On Monday, February 11, SPEAK hosted “What’s Your EQ? The Importance of Emotional Intelligence in the Legal Profession,” a panel discussion on the need to develop and increase emotional intelligence while in law school in order to be better prepared to enter the workforce. The featured speakers were:
Greg Gorospe, a partner at Jones Day, focusing on real estate law and corporate finance
Susan Tobin, Ohio Legal Rights Services General Counsel
Christopher Walker, Assistant Professor of Law at The Ohio State University Moritz College of Law, focusing on constitutional litigation and administrative law
The event was moderated by Moritz 3L Nicole Chatham, who set the tone for the event by introducing the audience to the concept of emotional intelligence as it relates to both law school and the workplace. In doing so, she noted that the goal of SPEAK is to foster communication among and between the faculty and students of Moritz and that, in preparing for this event, she was struck by how well the development of emotional intelligence aligns with the organization’s goals. Further, this concept is highly important to employers right now. Studies have shown that a manager’s level of emotional intelligence is correlated with the productivity of the division of a company she is responsible for. A division led by a manager with a high level of emotional intelligence can overperform by up to 20%, whereas a division led by a manager with a low level of emotional intelligence can underperform by up to 20%.
First, the panelists were asked to discuss their personal backgrounds and how their experiences had developed their perception of emotional intelligence.
Ms. Tobin and Mr. Gorospe evolved the discussion by reflecting on their childhood experiences. Ms. Tobin noted that she grew up in Cleveland during a time when the city was ahead of its time in terms of becoming racially diverse. She observed that a major issue the city was forced to overcome was kids coming from different areas into integrated elementary schools. Further, she faced challenges in terms of gender discrimination head-on, as she was the first female to try out for men’s tennis team in high school. These experiences meant that, early on, she developed a sense of social justice and injustice. Mr. Gorospe spoke about the challenges his father faced as a pathologist in Warren, OH. He came from the Philippines into a community where there wasn’t a large Asian population.
Professor Walker suggested that emotional intelligence is something you learn by trial and error. To illustrate this point, he used examples from his own life. In high school, he put on a “diversity week” in collaboration with his classmates, coming away believing the event to have been successful. Later, the school newspaper published a letter asking how the school could celebrate Asian American cultural day on December 7,
He also tied emotional intelligence into the concept of “learned fundamental attribution differences.” In short, this phenomenon occurs when someone else does something that offends us. When they do so, we have a tendency to ascribe a moral deficit to them. Understanding and working around this belief is integral to success in the legal system.

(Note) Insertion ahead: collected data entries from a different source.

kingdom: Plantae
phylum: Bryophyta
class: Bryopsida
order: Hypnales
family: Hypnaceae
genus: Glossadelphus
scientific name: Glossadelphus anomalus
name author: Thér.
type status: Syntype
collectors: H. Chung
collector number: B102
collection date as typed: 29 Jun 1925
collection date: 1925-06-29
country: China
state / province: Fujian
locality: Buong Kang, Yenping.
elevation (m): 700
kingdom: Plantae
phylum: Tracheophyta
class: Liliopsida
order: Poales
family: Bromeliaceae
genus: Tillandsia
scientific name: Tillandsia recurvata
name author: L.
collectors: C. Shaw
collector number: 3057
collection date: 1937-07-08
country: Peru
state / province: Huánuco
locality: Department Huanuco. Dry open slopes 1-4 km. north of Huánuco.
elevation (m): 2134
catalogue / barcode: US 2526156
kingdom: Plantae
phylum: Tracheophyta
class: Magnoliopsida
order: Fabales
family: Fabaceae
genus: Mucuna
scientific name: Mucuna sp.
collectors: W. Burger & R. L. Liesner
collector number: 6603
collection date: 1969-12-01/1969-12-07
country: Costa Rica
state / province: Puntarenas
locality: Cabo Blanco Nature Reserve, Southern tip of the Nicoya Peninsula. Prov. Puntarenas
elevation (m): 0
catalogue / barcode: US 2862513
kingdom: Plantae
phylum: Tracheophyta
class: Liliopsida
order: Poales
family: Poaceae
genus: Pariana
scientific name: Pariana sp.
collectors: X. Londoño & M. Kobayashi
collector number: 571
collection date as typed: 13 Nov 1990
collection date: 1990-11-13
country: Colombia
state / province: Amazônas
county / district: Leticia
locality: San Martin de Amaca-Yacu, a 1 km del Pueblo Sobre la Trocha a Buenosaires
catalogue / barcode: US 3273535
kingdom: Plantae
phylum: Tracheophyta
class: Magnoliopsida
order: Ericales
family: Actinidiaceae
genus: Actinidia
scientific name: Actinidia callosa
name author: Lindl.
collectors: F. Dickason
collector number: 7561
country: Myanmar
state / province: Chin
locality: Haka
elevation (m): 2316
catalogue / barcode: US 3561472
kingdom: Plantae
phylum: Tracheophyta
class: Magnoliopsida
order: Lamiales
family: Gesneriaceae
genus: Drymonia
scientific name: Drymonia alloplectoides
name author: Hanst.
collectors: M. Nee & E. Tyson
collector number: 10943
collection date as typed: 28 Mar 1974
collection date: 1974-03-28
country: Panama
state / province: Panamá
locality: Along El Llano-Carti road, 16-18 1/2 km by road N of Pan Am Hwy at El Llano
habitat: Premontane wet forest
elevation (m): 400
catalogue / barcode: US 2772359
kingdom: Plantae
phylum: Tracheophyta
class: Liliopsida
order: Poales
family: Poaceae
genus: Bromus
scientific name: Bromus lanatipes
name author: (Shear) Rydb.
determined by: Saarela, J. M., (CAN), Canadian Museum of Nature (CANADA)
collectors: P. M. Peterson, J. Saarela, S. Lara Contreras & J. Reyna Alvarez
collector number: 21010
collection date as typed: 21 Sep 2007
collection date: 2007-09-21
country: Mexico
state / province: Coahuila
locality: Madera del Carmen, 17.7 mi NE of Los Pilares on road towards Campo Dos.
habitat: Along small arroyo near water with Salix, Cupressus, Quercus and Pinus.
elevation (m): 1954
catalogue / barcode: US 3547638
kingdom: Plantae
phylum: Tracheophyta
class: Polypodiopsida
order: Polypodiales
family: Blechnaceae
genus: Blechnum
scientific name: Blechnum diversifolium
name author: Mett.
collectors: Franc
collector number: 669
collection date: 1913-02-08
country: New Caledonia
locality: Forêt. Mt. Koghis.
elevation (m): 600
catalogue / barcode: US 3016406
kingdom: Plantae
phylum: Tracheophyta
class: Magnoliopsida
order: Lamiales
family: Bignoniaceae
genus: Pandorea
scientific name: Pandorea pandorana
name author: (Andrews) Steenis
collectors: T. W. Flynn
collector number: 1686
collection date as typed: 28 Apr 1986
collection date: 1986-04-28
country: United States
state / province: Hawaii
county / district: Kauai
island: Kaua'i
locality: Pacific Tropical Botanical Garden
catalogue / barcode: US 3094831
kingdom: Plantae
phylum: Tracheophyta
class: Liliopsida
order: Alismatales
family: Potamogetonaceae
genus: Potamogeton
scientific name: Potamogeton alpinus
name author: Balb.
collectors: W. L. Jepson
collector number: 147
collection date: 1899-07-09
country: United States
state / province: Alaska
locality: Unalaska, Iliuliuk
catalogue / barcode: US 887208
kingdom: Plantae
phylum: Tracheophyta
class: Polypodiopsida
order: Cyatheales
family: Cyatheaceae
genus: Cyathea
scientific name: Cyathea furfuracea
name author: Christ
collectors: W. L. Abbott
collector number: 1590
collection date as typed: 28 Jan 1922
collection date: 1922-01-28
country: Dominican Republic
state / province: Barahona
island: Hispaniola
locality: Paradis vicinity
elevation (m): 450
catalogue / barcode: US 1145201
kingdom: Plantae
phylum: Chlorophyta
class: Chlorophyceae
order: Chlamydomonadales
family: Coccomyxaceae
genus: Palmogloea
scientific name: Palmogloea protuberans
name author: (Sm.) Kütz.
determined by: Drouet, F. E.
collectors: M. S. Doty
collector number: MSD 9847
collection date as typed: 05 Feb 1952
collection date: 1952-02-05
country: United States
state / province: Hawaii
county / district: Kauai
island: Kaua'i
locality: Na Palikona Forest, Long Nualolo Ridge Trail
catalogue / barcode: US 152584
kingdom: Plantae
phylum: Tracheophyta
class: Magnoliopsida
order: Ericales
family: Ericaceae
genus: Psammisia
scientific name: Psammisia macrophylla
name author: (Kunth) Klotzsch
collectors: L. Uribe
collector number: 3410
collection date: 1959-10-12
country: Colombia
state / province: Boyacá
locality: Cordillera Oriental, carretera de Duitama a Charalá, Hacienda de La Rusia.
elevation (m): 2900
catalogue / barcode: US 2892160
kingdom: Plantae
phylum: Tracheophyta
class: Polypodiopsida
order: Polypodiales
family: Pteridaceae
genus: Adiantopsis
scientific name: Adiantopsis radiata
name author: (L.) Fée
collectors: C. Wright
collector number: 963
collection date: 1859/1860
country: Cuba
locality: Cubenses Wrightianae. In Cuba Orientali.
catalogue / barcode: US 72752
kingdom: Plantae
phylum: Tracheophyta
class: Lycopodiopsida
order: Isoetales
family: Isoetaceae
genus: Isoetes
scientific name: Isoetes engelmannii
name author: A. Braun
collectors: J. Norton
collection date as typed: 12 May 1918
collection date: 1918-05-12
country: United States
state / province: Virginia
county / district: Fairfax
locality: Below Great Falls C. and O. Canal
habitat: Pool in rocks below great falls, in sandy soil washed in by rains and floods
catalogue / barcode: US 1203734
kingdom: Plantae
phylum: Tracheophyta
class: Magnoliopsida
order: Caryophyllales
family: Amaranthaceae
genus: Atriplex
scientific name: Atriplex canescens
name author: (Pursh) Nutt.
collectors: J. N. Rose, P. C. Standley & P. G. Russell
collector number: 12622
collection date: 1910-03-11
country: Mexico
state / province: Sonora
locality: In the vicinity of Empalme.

Next, the panelists discussed professional experiences that they’ve had that were affected by emotional intelligence or a lack thereof. Ms. Tobin said that she deals with people lacking in emotional intelligence on a regular basis, given that her agency advocates for people with disabilities and the widespread stigma and devaluation of people with disabilities. She tied this in to the reaction to the school shooting in Newtown, CT and the assumption that people suffering from mental illness are more dangerous than the rest of the population. She also cited the use of seclusion rooms by Columbus City Schools to deal with children who have emotional disturbances and other disabilities. Professor Walker discussed a trial where he represented Isreali corporation against an American corporation. The counsel for the American corporation talked in the opening statement about how Professor Walker’s client client was from Israel and their base of operations was in Tel Aviv. Therefore, the firm was “taking jobs from Americans.” In short, the attorney presented a xenophobic case for why they should win, which violates common standards of emotional intelligence. Mr. Gorospe spoke about an incident that occurred when the economy collapsed. A young associate who historically performed well eventually stopped coming to work because of lack of assignments coming in due to economy. It turned in to a teaching moment for older associates, when Mr. Gorospe examined the driving factors of his behavior. He had always been successful and couldn’t understand why work wasn’t coming his way. After addressing the situation, the associate’s performance improved markedly.
The panelists also discussed the consequences that lack of emotional intelligence can have in the workplace. Ms. Tobin said that a lack of emotional intelligence will cause productivity to go down. At times, people are promoted for reasons other than emotional intelligence, which later negatively impacts the organization because their managers don’t have that skill when leading their employees people. Professor Walker stated that culturally competent leaders are better at what they do because that skill leads to more creativity and more empathy. Mr. Gorospe noted that lawyers have a very low level of emotional intelligence in comparison to other professions. Given that law is a customer-based industry, he said this can have devastating effects on productivity. Lawyers are generally resistant to change, which may be impacting the effectiveness of large law firms. Middle market firms are the most successful right now, which may be because their size promotes quicker change.
After taking a number of audience questions, another SPEAK event came to a close. We’d like to thank all of the audience members in attendance, the SPEAK executive board for their work in preparation for the event, and, most importantly, our wonderful speakers for contributing their valuable insight to this important discussion.